Barclays’ Mitul Kotecha highlighted market surprise at China’s tech advancements: “The fact they’re able to achieve high-end tech has caught a lot of people by surprise… this seems to be what’s driving the shift in sentiment today.” The comments follow U.S. efforts to restrict Chinese access to advanced semiconductor technology through export controls.

Mixed regional market reactions​

Hong Kong’s Hang Seng Index gained 0.9% led by Tencent (+1.2%) and Alibaba (+0.8%), while Chinese AI specialist iFlytek rose 1.75%. The divergence reflects both DeepSeek’s domestic success and lingering questions about global AI infrastructure needs. U.S.-listed Chinese tech stocks showed early strength in pre-market trading despite the semiconductor sector’s woes.

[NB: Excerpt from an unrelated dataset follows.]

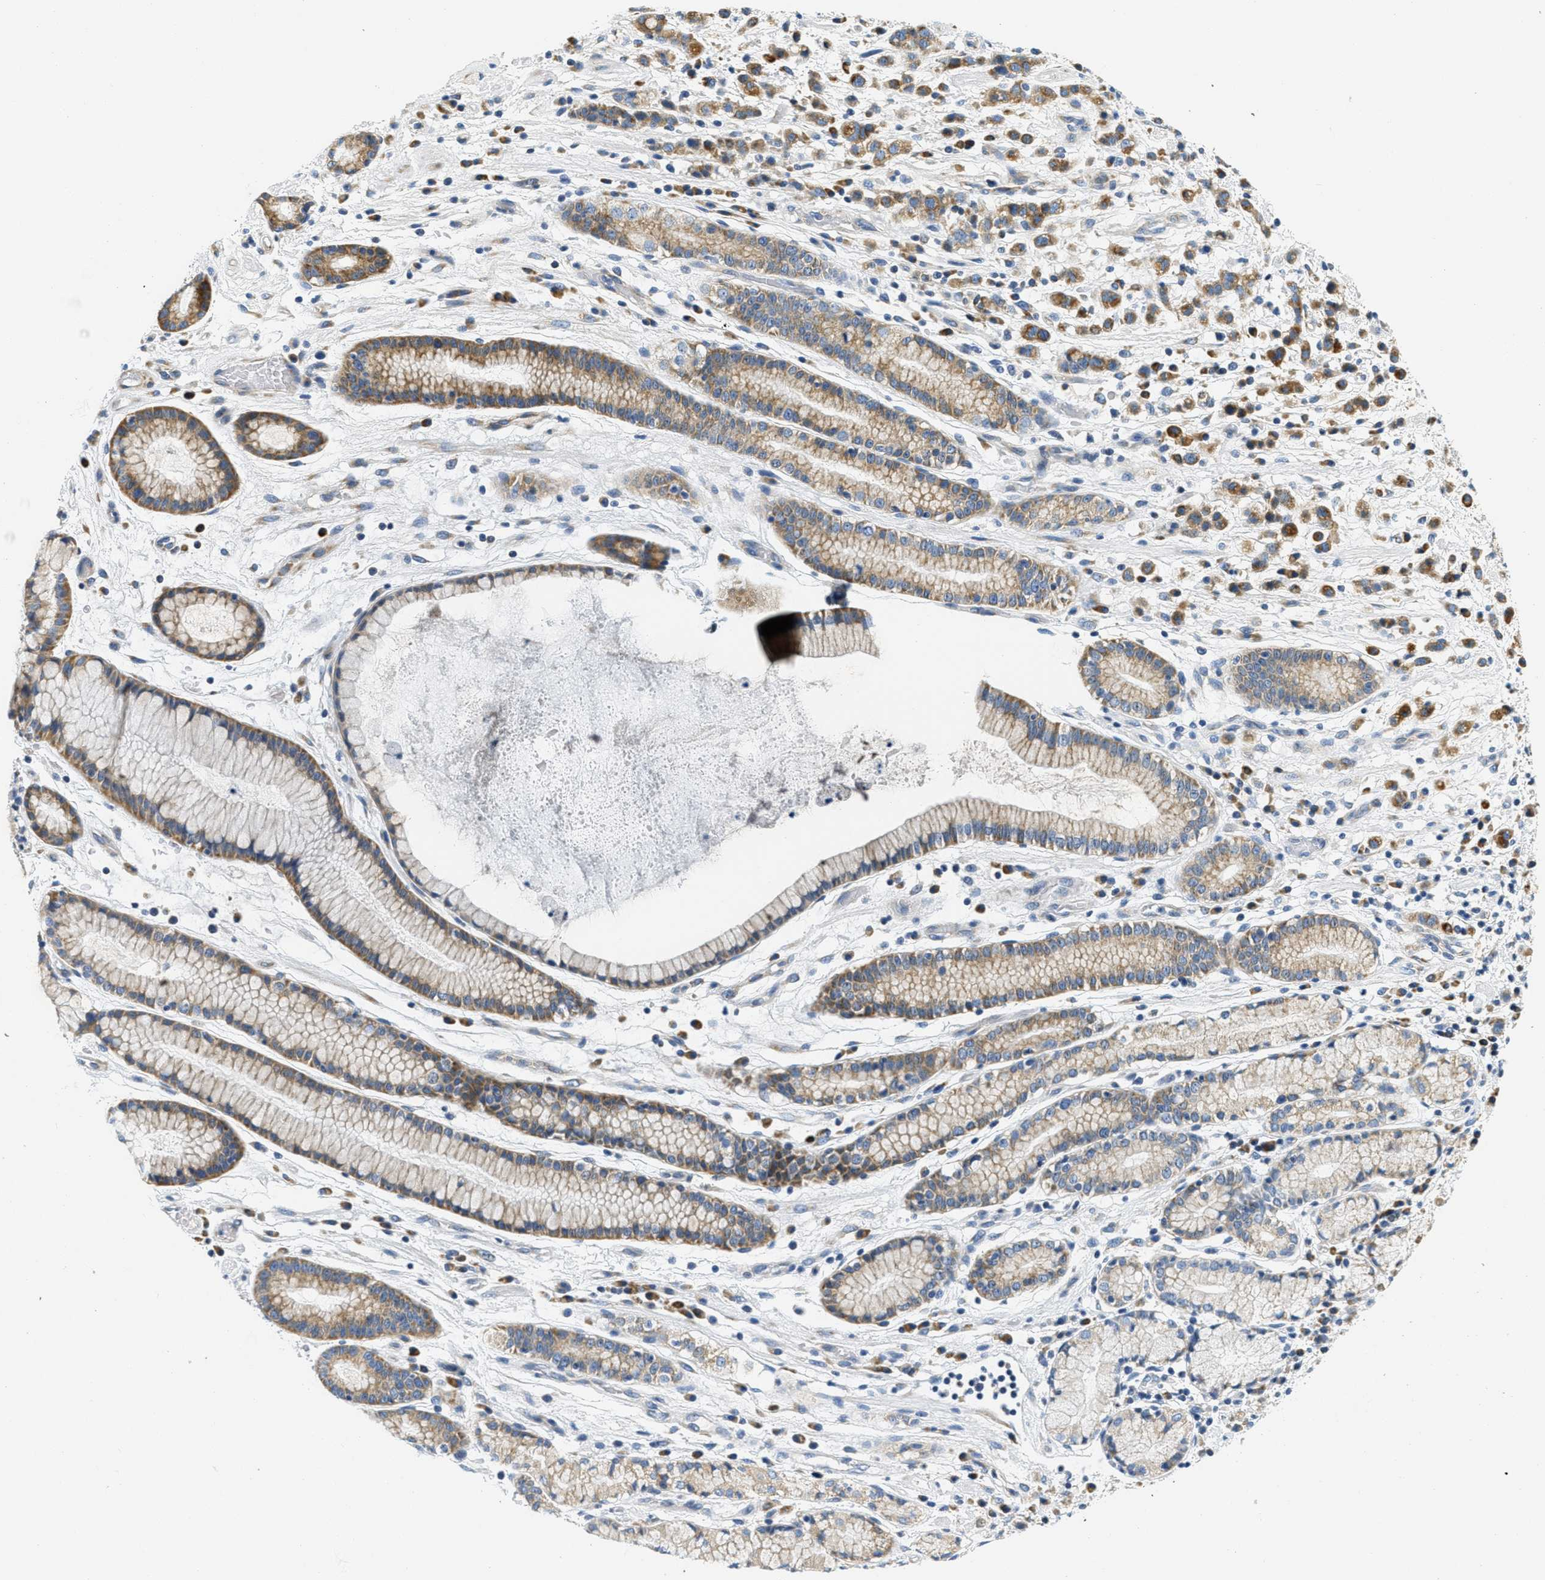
{"staining": {"intensity": "moderate", "quantity": ">75%", "location": "cytoplasmic/membranous"}, "tissue": "stomach cancer", "cell_type": "Tumor cells", "image_type": "cancer", "snomed": [{"axis": "morphology", "description": "Adenocarcinoma, NOS"}, {"axis": "topography", "description": "Stomach, lower"}], "caption": "Stomach adenocarcinoma stained for a protein (brown) shows moderate cytoplasmic/membranous positive staining in about >75% of tumor cells.", "gene": "CA4", "patient": {"sex": "male", "age": 88}}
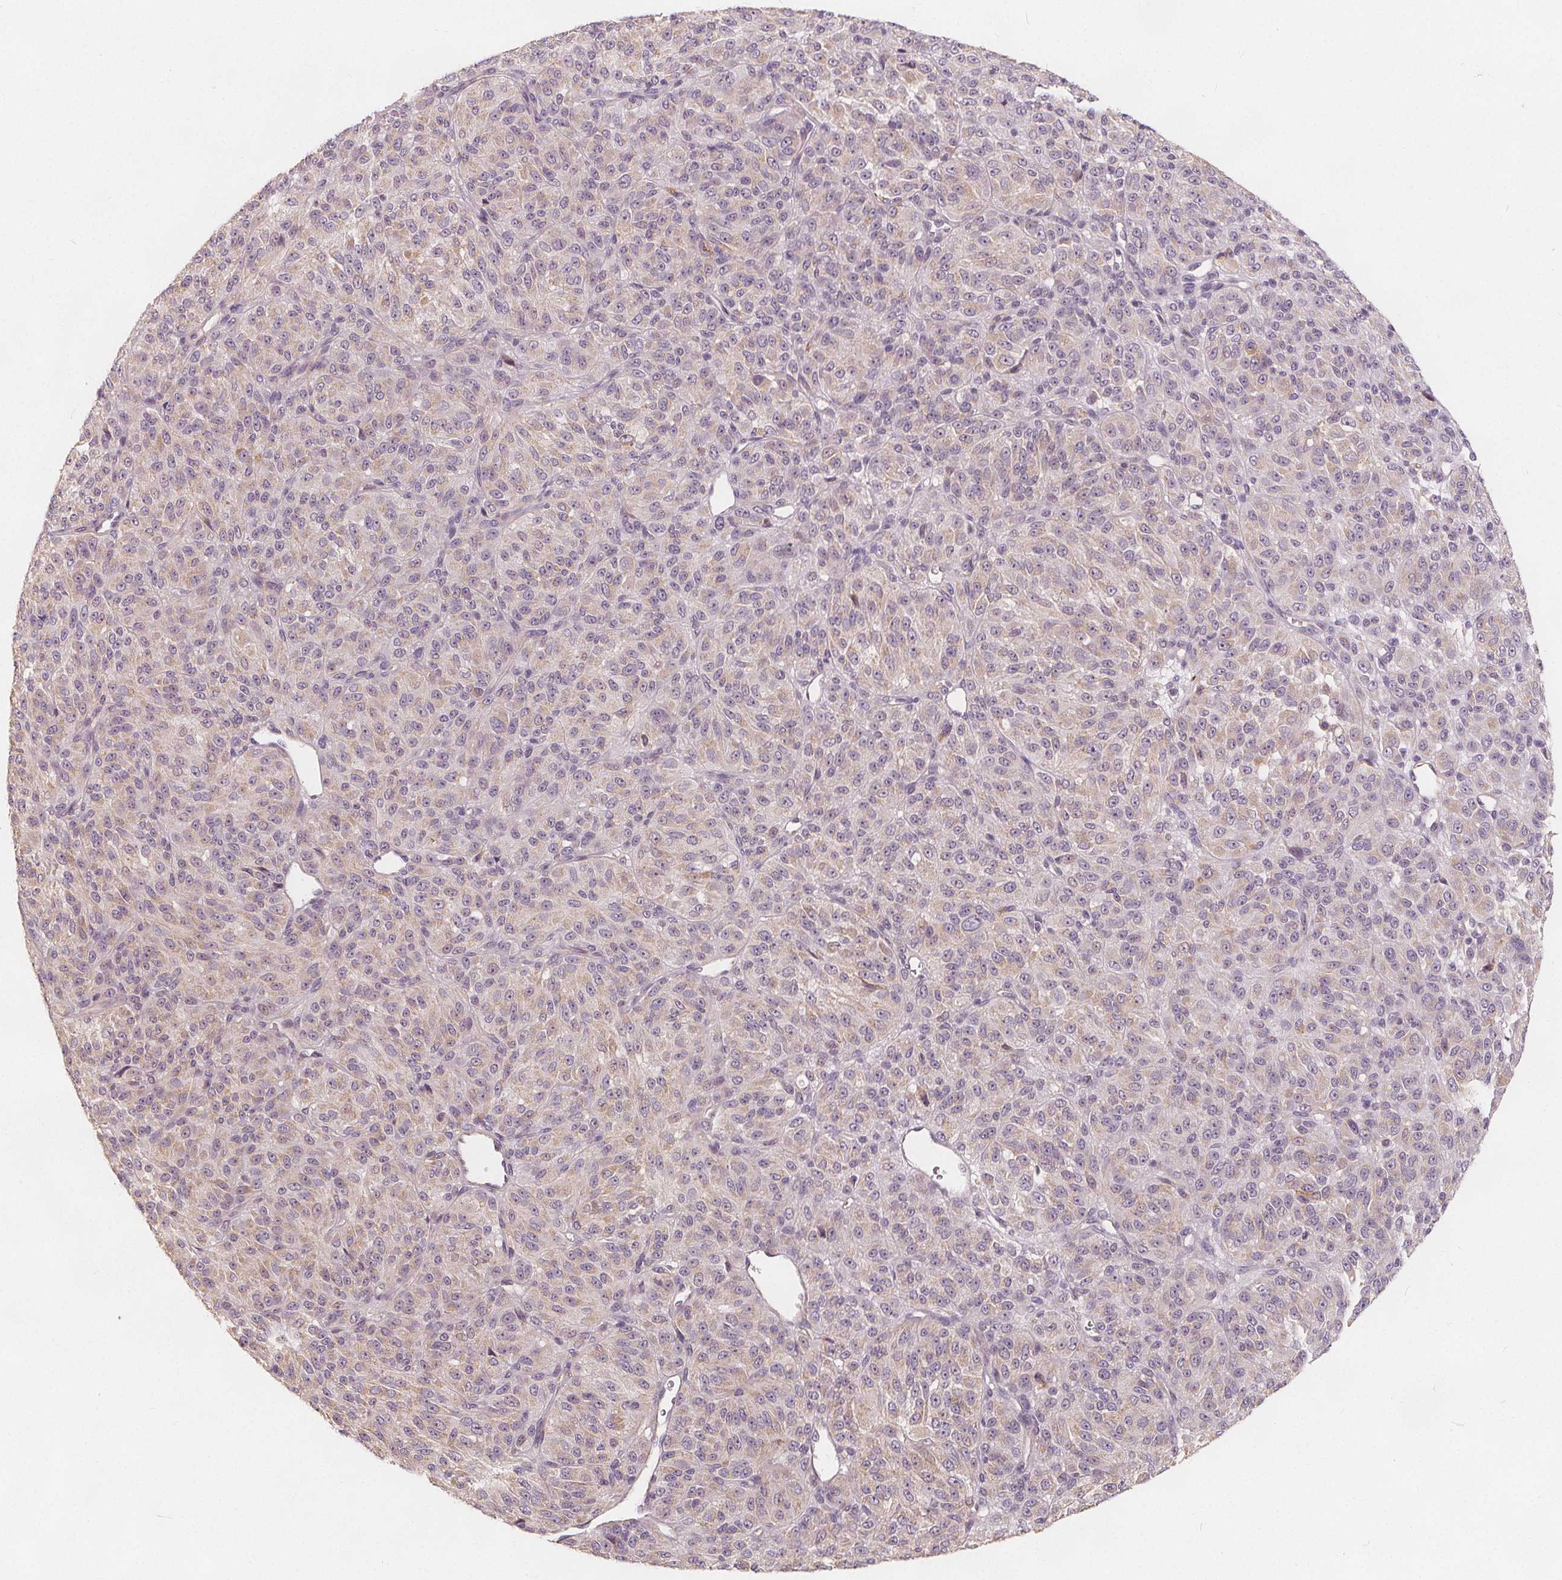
{"staining": {"intensity": "negative", "quantity": "none", "location": "none"}, "tissue": "melanoma", "cell_type": "Tumor cells", "image_type": "cancer", "snomed": [{"axis": "morphology", "description": "Malignant melanoma, Metastatic site"}, {"axis": "topography", "description": "Brain"}], "caption": "This is an IHC histopathology image of melanoma. There is no staining in tumor cells.", "gene": "DRC3", "patient": {"sex": "female", "age": 56}}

Uncertainty over selloff duration​

A dealer at a major Japanese brokerage noted conflicting market signals: “It’s hard to say how long the pain will last… some clients are using the DeepSeek news as an excuse to lock in profits on stocks that had performed well since January.” Traders await U.S. market opens for clearer direction, with Nvidia’s performance seen as a key bellwether.

DeepSeek claims its competitive models were developed on a “bootstrapped budget,” challenging assumptions that AI leadership requires massive capital expenditures. This assertion comes as global tech firms have committed billions to AI chip clusters and data centers, with Nvidia’s market value surpassing $3 trillion earlier this month.

The startup’s rapid ascent—from obscurity to topping app charts and rattling global markets within days—has intensified debates about AI development costs. Bernstein’s analysis suggests DeepSeek’s pricing could force industry-wide margin compression, particularly for companies relying on proprietary model revenue.